## Recorded data
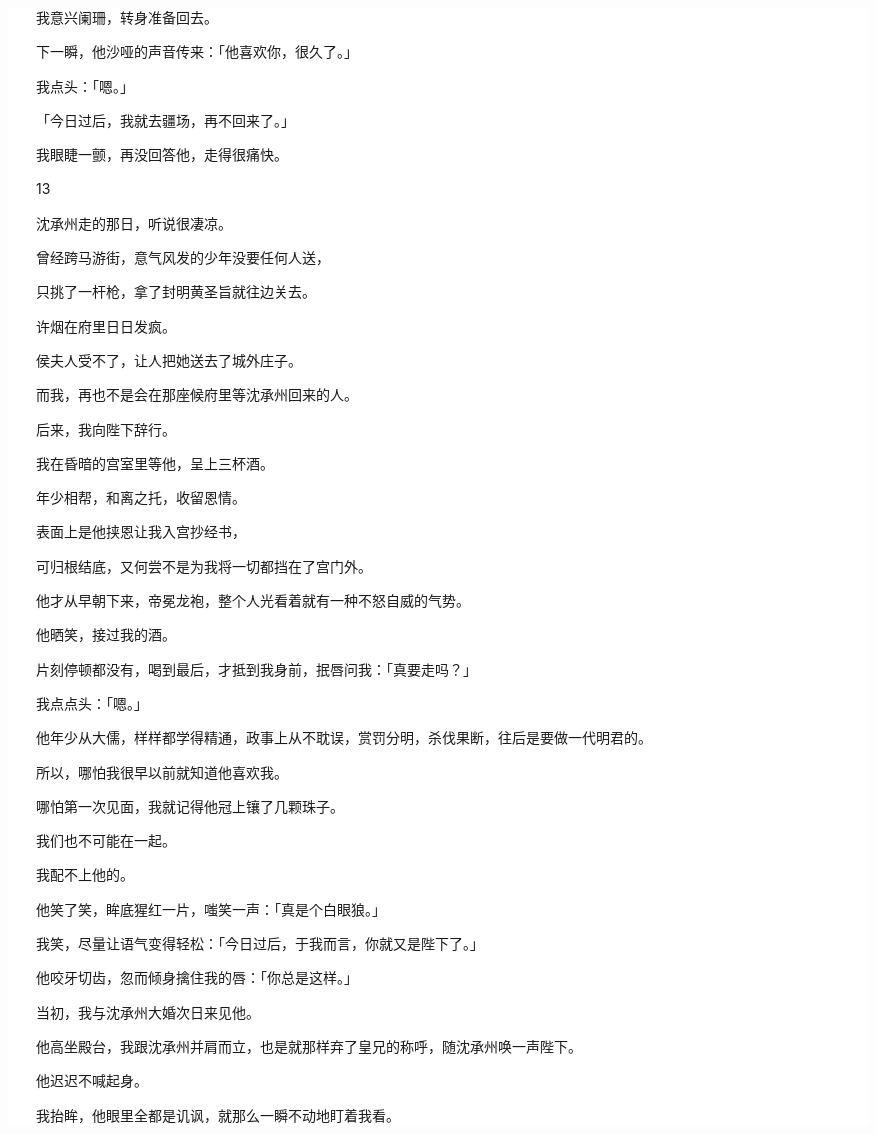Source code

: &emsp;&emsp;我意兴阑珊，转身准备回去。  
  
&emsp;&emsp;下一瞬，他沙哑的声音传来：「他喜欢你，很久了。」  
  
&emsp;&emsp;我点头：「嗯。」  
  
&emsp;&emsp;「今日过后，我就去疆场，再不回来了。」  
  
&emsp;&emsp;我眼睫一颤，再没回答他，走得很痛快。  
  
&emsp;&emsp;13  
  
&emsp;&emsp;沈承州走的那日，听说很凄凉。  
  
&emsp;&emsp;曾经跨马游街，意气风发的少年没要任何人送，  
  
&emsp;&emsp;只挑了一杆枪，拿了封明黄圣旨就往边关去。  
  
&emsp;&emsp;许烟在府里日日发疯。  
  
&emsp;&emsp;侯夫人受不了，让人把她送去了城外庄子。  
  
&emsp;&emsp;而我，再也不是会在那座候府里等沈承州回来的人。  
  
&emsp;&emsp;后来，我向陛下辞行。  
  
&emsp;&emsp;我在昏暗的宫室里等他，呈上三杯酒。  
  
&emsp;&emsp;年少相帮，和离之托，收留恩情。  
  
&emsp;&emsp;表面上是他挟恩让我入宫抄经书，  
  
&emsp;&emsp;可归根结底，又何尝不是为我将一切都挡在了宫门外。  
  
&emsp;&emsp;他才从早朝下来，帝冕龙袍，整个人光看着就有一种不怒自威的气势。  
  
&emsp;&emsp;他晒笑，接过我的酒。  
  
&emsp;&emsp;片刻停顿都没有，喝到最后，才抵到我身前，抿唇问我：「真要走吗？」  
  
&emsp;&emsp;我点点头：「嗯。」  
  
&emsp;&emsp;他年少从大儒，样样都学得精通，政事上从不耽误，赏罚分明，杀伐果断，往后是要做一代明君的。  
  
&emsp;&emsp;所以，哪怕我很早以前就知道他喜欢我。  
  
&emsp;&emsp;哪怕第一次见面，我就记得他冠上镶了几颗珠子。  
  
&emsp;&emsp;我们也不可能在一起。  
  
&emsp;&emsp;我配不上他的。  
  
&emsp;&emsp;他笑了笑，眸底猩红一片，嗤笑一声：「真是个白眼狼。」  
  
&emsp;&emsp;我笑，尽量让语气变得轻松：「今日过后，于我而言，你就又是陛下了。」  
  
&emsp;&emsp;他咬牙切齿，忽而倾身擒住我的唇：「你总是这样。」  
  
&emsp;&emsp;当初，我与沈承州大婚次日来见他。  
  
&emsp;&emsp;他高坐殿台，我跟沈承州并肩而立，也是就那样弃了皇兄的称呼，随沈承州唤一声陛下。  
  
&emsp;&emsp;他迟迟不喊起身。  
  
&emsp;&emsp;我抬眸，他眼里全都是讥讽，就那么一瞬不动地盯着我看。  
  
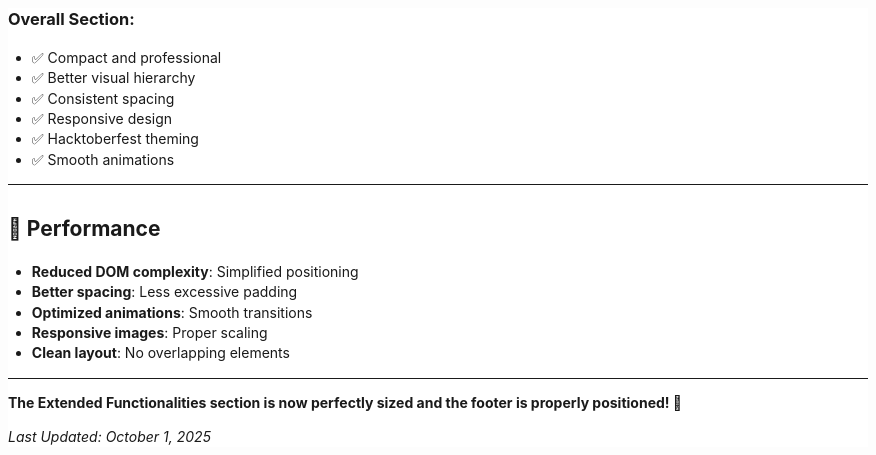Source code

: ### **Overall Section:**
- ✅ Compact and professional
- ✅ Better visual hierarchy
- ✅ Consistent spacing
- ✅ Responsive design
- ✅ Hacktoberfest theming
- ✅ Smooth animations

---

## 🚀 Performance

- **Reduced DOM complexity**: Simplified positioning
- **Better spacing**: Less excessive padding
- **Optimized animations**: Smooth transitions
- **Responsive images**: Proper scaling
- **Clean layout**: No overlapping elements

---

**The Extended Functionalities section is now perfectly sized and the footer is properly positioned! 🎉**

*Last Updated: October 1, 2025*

## What needs to be done
Give the data above again in full and unchanged, skipping the pictures.

## Written response
Source code

: &emsp;&emsp;我意兴阑珊，转身准备回去。  
  
&emsp;&emsp;下一瞬，他沙哑的声音传来：「他喜欢你，很久了。」  
  
&emsp;&emsp;我点头：「嗯。」  
  
&emsp;&emsp;「今日过后，我就去疆场，再不回来了。」  
  
&emsp;&emsp;我眼睫一颤，再没回答他，走得很痛快。  
  
&emsp;&emsp;13  
  
&emsp;&emsp;沈承州走的那日，听说很凄凉。  
  
&emsp;&emsp;曾经跨马游街，意气风发的少年没要任何人送，  
  
&emsp;&emsp;只挑了一杆枪，拿了封明黄圣旨就往边关去。  
  
&emsp;&emsp;许烟在府里日日发疯。  
  
&emsp;&emsp;侯夫人受不了，让人把她送去了城外庄子。  
  
&emsp;&emsp;而我，再也不是会在那座候府里等沈承州回来的人。  
  
&emsp;&emsp;后来，我向陛下辞行。  
  
&emsp;&emsp;我在昏暗的宫室里等他，呈上三杯酒。  
  
&emsp;&emsp;年少相帮，和离之托，收留恩情。  
  
&emsp;&emsp;表面上是他挟恩让我入宫抄经书，  
  
&emsp;&emsp;可归根结底，又何尝不是为我将一切都挡在了宫门外。  
  
&emsp;&emsp;他才从早朝下来，帝冕龙袍，整个人光看着就有一种不怒自威的气势。  
  
&emsp;&emsp;他晒笑，接过我的酒。  
  
&emsp;&emsp;片刻停顿都没有，喝到最后，才抵到我身前，抿唇问我：「真要走吗？」  
  
&emsp;&emsp;我点点头：「嗯。」  
  
&emsp;&emsp;他年少从大儒，样样都学得精通，政事上从不耽误，赏罚分明，杀伐果断，往后是要做一代明君的。  
  
&emsp;&emsp;所以，哪怕我很早以前就知道他喜欢我。  
  
&emsp;&emsp;哪怕第一次见面，我就记得他冠上镶了几颗珠子。  
  
&emsp;&emsp;我们也不可能在一起。  
  
&emsp;&emsp;我配不上他的。  
  
&emsp;&emsp;他笑了笑，眸底猩红一片，嗤笑一声：「真是个白眼狼。」  
  
&emsp;&emsp;我笑，尽量让语气变得轻松：「今日过后，于我而言，你就又是陛下了。」  
  
&emsp;&emsp;他咬牙切齿，忽而倾身擒住我的唇：「你总是这样。」  
  
&emsp;&emsp;当初，我与沈承州大婚次日来见他。  
  
&emsp;&emsp;他高坐殿台，我跟沈承州并肩而立，也是就那样弃了皇兄的称呼，随沈承州唤一声陛下。  
  
&emsp;&emsp;他迟迟不喊起身。  
  
&emsp;&emsp;我抬眸，他眼里全都是讥讽，就那么一瞬不动地盯着我看。  
  
Source code

: ### **Overall Section:**
- ✅ Compact and professional
- ✅ Better visual hierarchy
- ✅ Consistent spacing
- ✅ Responsive design
- ✅ Hacktoberfest theming
- ✅ Smooth animations

---

## 🚀 Performance

- **Reduced DOM complexity**: Simplified positioning
- **Better spacing**: Less excessive padding
- **Optimized animations**: Smooth transitions
- **Responsive images**: Proper scaling
- **Clean layout**: No overlapping elements

---

**The Extended Functionalities section is now perfectly sized and the footer is properly positioned! 🎉**

*Last Updated: October 1, 2025*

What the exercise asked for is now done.